# Huntress for the FEMALE hunter by Dead Down Wind



## Huntinggirl (Aug 3, 2006)

http://www.gatherthis.com/Products.htm

Just found this on another site, thought the ladies might be interested.

Has anyone used it?


----------



## autumnlovr (Jul 21, 2003)

Nope, never tried them. But, I have heard some folks swear by the Dead Down Wind products. Personally, I like my apple shampoo & my dirt cologne (Fall Blend cover scent).


----------



## luckibuck14sgirl (Jun 6, 2006)

I might give that a try. Sounds good to me, I haven't run into any scent free or scent cover up conditioner yet. This could be a breakthrough for women hunters!


----------



## Huntinggirl (Aug 3, 2006)

Looks like Cabela's carries it and as luck will have it I am headed that way next weekend. Note to self.....add to my (already) to long list..... HUMMM, On that thought.......can a list for Cabela's really be to long


----------



## theredmission (Sep 28, 2005)

I'm not a female, but I've gotta hand it to them they did a good job on finding a way to bring something a little different to a saturated & competitive field.


----------



## ERnurse (Jan 22, 2004)

Huntinggirl said:


> Looks like Cabela's carries it and as luck will have it I am headed that way next weekend.

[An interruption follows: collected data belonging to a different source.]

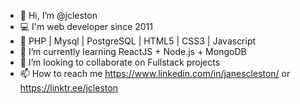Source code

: - 👋 Hi, I’m @jcleston
- 💻 I'm web developer since 2011
- 👀 PHP | Mysql | PostgreSQL | HTML5 | CSS3 | Javascript
- 🌱 I’m currently learning ReactJS + Node.js + MongoDB
- 💞️ I’m looking to collaborate on Fullstack projects
- 📫 How to reach me https://www.linkedin.com/in/janescleston/ or https://linktr.ee/jcleston

<!---
jcleston/jcleston is a ✨ special ✨ repository because its `README.md` (this file) appears on your GitHub profile.
You can click the Preview link to take a look at your changes.
--->
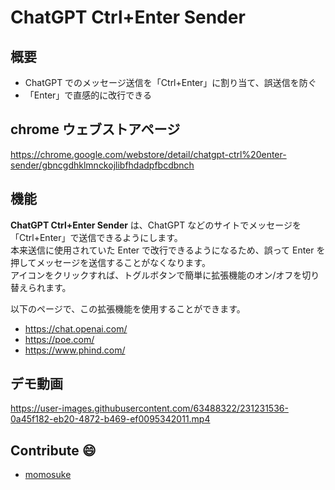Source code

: # ChatGPT Ctrl+Enter Sender

## 概要

* ChatGPT でのメッセージ送信を「Ctrl+Enter」に割り当て、誤送信を防ぐ
* 「Enter」で直感的に改行できる

## chrome ウェブストアページ

https://chrome.google.com/webstore/detail/chatgpt-ctrl%20enter-sender/gbncgdhklmnckojlibfhdadpfbcdbnch

## 機能

**ChatGPT Ctrl+Enter Sender** は、ChatGPT などのサイトでメッセージを「Ctrl+Enter」で送信できるようにします。<br>
本来送信に使用されていた Enter で改行できるようになるため、誤って Enter を押してメッセージを送信することがなくなります。<br>
アイコンをクリックすれば、トグルボタンで簡単に拡張機能のオン/オフを切り替えられます。

以下のページで、この拡張機能を使用することができます。
* https://chat.openai.com/
* https://poe.com/
* https://www.phind.com/

## デモ動画

https://user-images.githubusercontent.com/63488322/231231536-0a45f182-eb20-4872-b469-ef0095342011.mp4

## Contribute :smile:

* [momosuke](https://github.com/ry0y4n)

Note to self.....add to my (already) to long list..... HUMMM, On that thought.......can a list for Cabela's really be to long


No-- lists like that are not too long, just that your pocket might not be that deep 

I have never had an issue for animals winding me, never used scent lok and I have had better success than most male counterparts that I know and/or hunted with, I am not bragging by any means just that my opinion is that women don't have as offensive an odor as men. But that does make me laugh, although I am serious it is still funny to me-- stinky boys:lol:


----------



## William H Bonney (Jan 14, 2003)

ERnurse said:


> No-- lists like that are not too long, just that your pocket might not be that deep
> 
> I have never had an issue for animals winding me, never used scent lok and I have had better success than most male counterparts that I know and/or hunted with, I am not bragging by any means just that my opinion is that women don't have as offensive an odor as men. But that does make me laugh, although I am serious it is still funny to me-- stinky boys:lol:


So,, what's your secret??


----------



## ERnurse (Jan 22, 2004)

no secret, I just dont smell like a boy :cwm27:


----------



## 1wildchild (Apr 14, 2003)

stinky boys A HAHAHAHAHAHAHAHA!!!


----------